The Midas well — which was more than 4 miles wide underground — is an example of how Olympus has put ESG efforts into reality. He said the company takes into account the impact on the community of drilling and seeks, from the beginning, to minimize earth disturbance, heavily reuses water, and designed a pipeline system that eliminated the need for trucks to bring in water. That minimizes the impact on the roads in and around the drilling site and increases safety; Midas delivered fresh water via pipeline and its 2021 drilling program is also being planned without the need for freshwater trucks.

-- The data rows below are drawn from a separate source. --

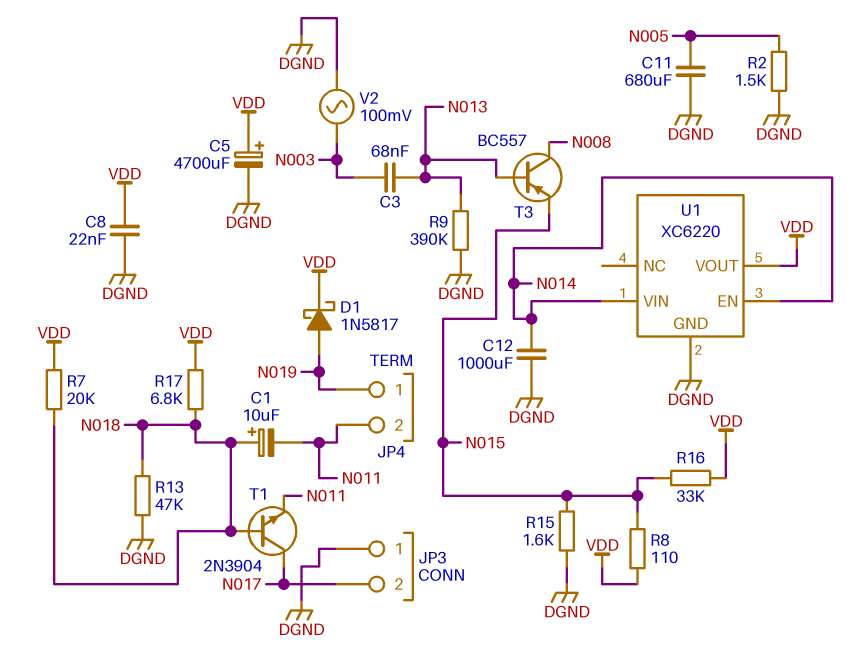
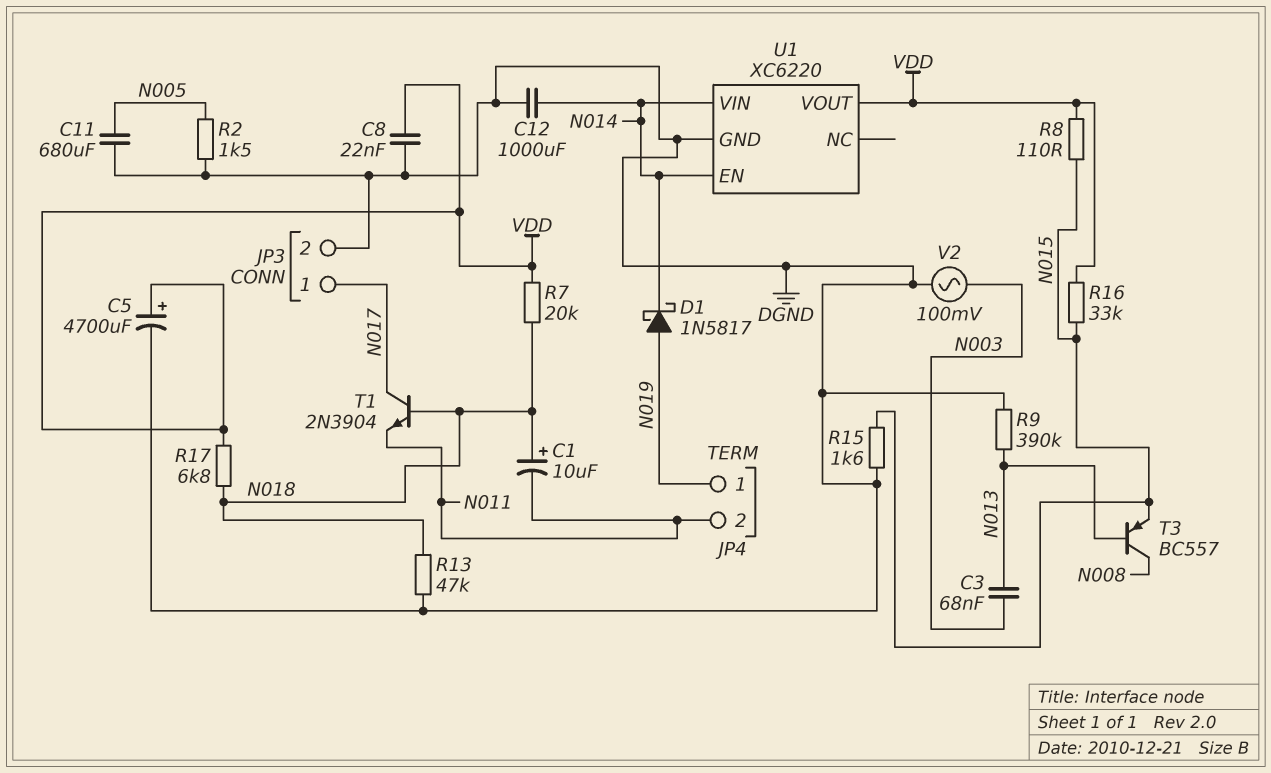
D1: schottky 1N5817 (A N019, K VDD) -> schottky 1N5817 (A N019, K N014)
JP3 pin 1: DGND -> N017
JP3 pin 2: N017 -> DGND

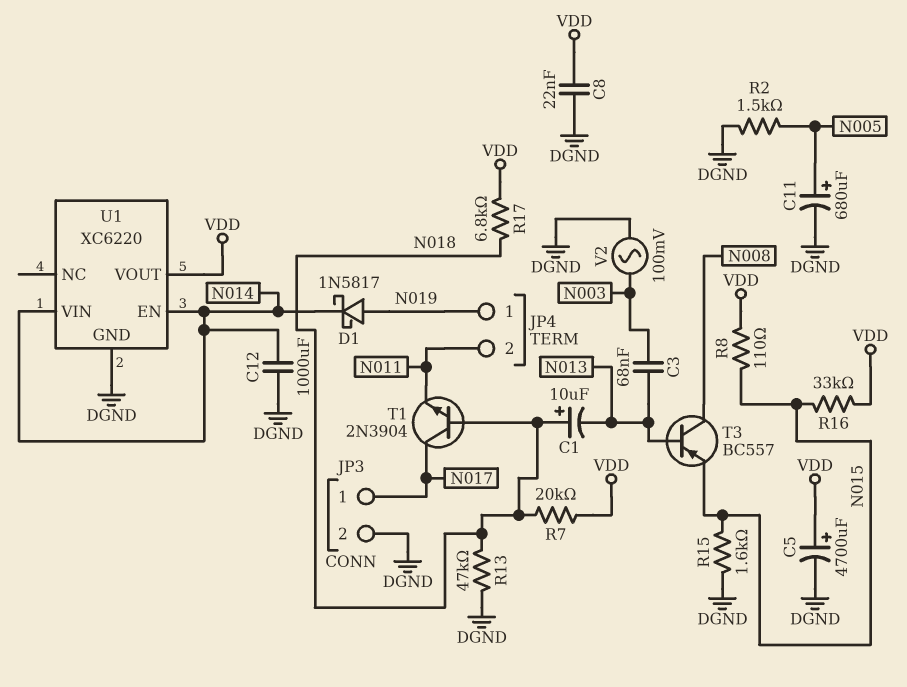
C1: 10uF (plus N018, minus N011) -> 10uF (plus N018, minus N013)
C11: 680uF (DGND, N005) -> 680uF (plus N005, minus DGND)
R9: 390k (DGND, N013) -> none

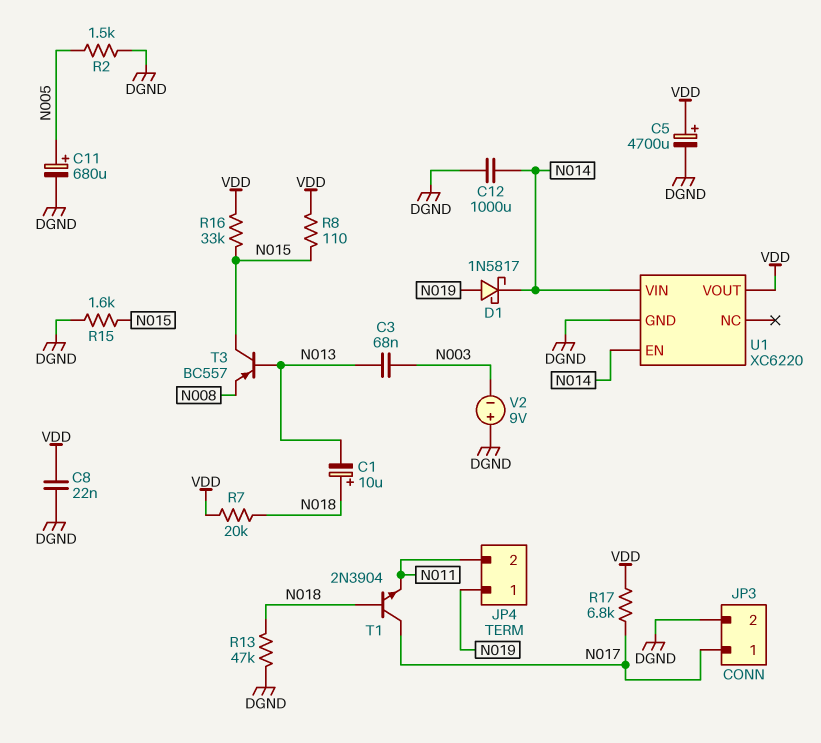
R17: 6.8k (N018, VDD) -> 6.8k (N017, VDD)
T3: PNP BC557 (B N013, C N008, E N015) -> PNP BC557 (B N013, C N015, E N008)
V2: AC 100mV (DGND, N003) -> 9V (plus DGND, minus N003)

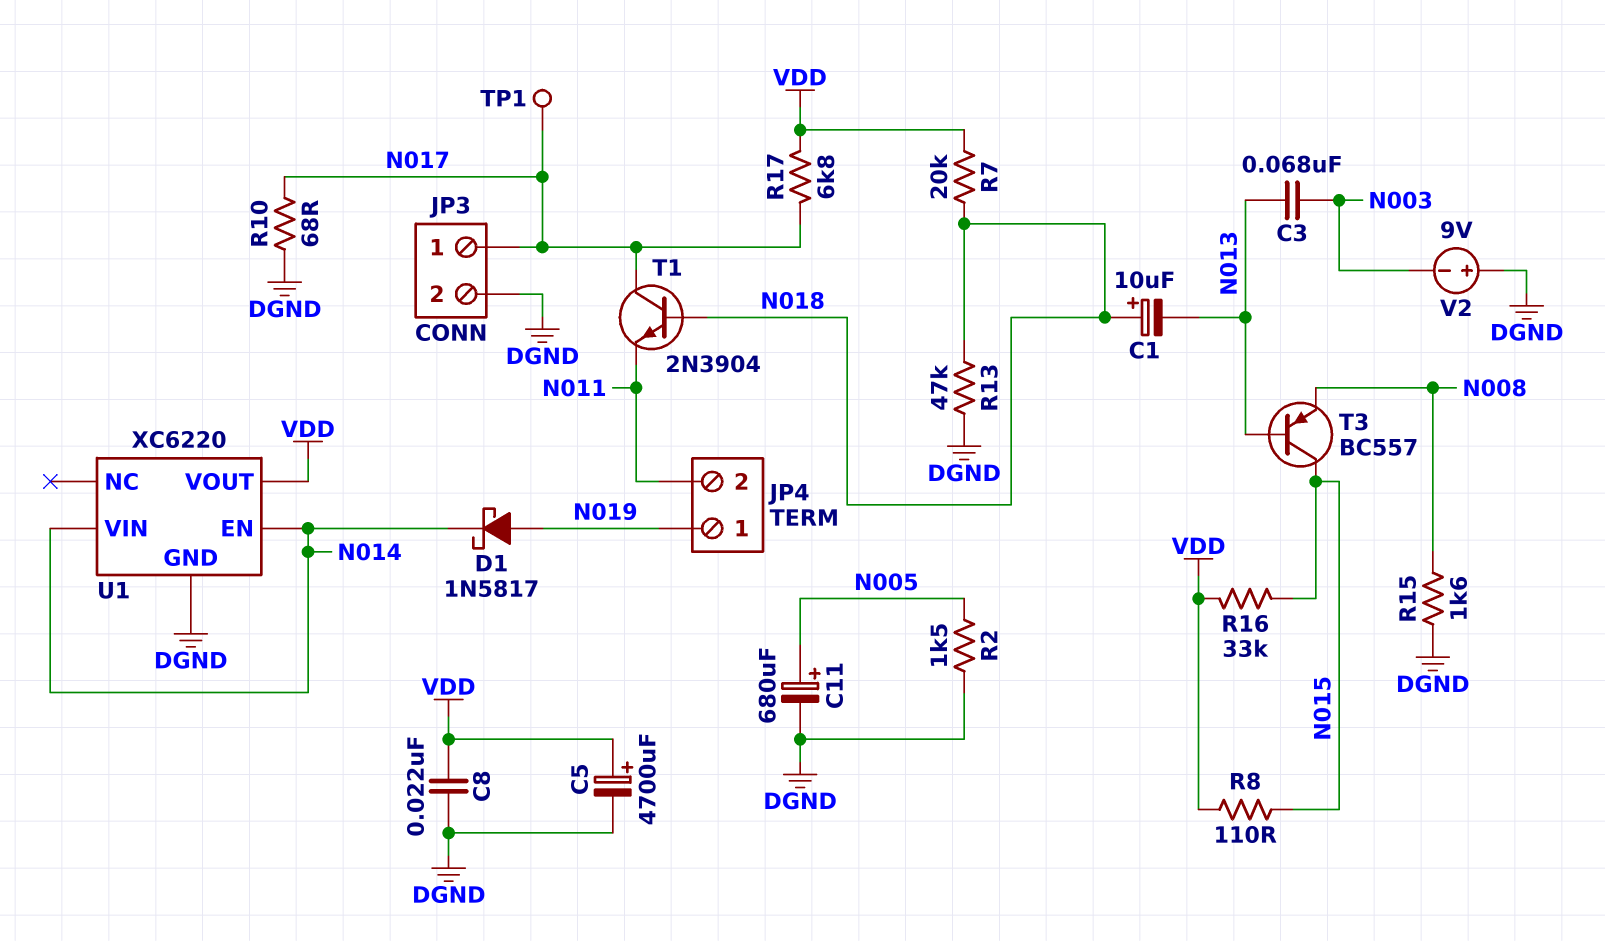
C12: 1000uF (DGND, N014) -> none
R10: none -> 68 (DGND, N017)
R15: 1.6k (DGND, N015) -> 1.6k (DGND, N008)
TP1: none -> test point (N017)

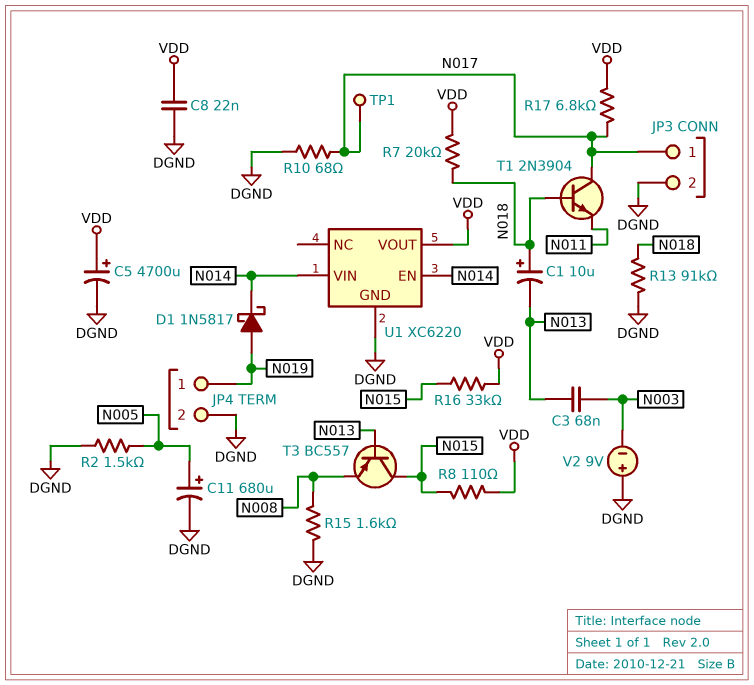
JP4 pin 2: N011 -> DGND
R13: 47k (DGND, N018) -> 91k (DGND, N018)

“Imagine a construction project being able to bring in its largest material without having to truck it in,” Wahl said. “That’s really what we’re talking about in the benefits to the community.”
The driller also uses no-bleed and electric pneumatics at the well site and increasingly electrifies its operations, using its own natural gas instead of diesel fuel, to cut down on emissions and noise.
“We see Midas as a nice example of what ESG looks like from an innovative development standpoint,” Wahl said. “It’s committing to doing the right things, doing the right things, and then continuing to ask questions and seek out improvements in every single aspect of the operation.”
ESG — environmental, social and governance issues — have a key role at Olympus, he said.
He also said Olympus Energy was committed to improving its performance in another aspect of ESG, diversity and inclusion. He said that was the area that needs the most work and it requires a continual commitment. Wahl said the natural gas industry was “severe laggards on racial diversity.”
“We aren’t where we need to be,” Wahl said. “We have a lot of work to do.”
He said the company has been spending time talking and learning about diversity and inclusion, starting up formal discussions and a diversity book club as well as having key partnerships in the community that can help it do better in the area.
“ESG … it can’t just be something that is part of a slide deck. It has to be ingrained in the decision-making,” Wahl said.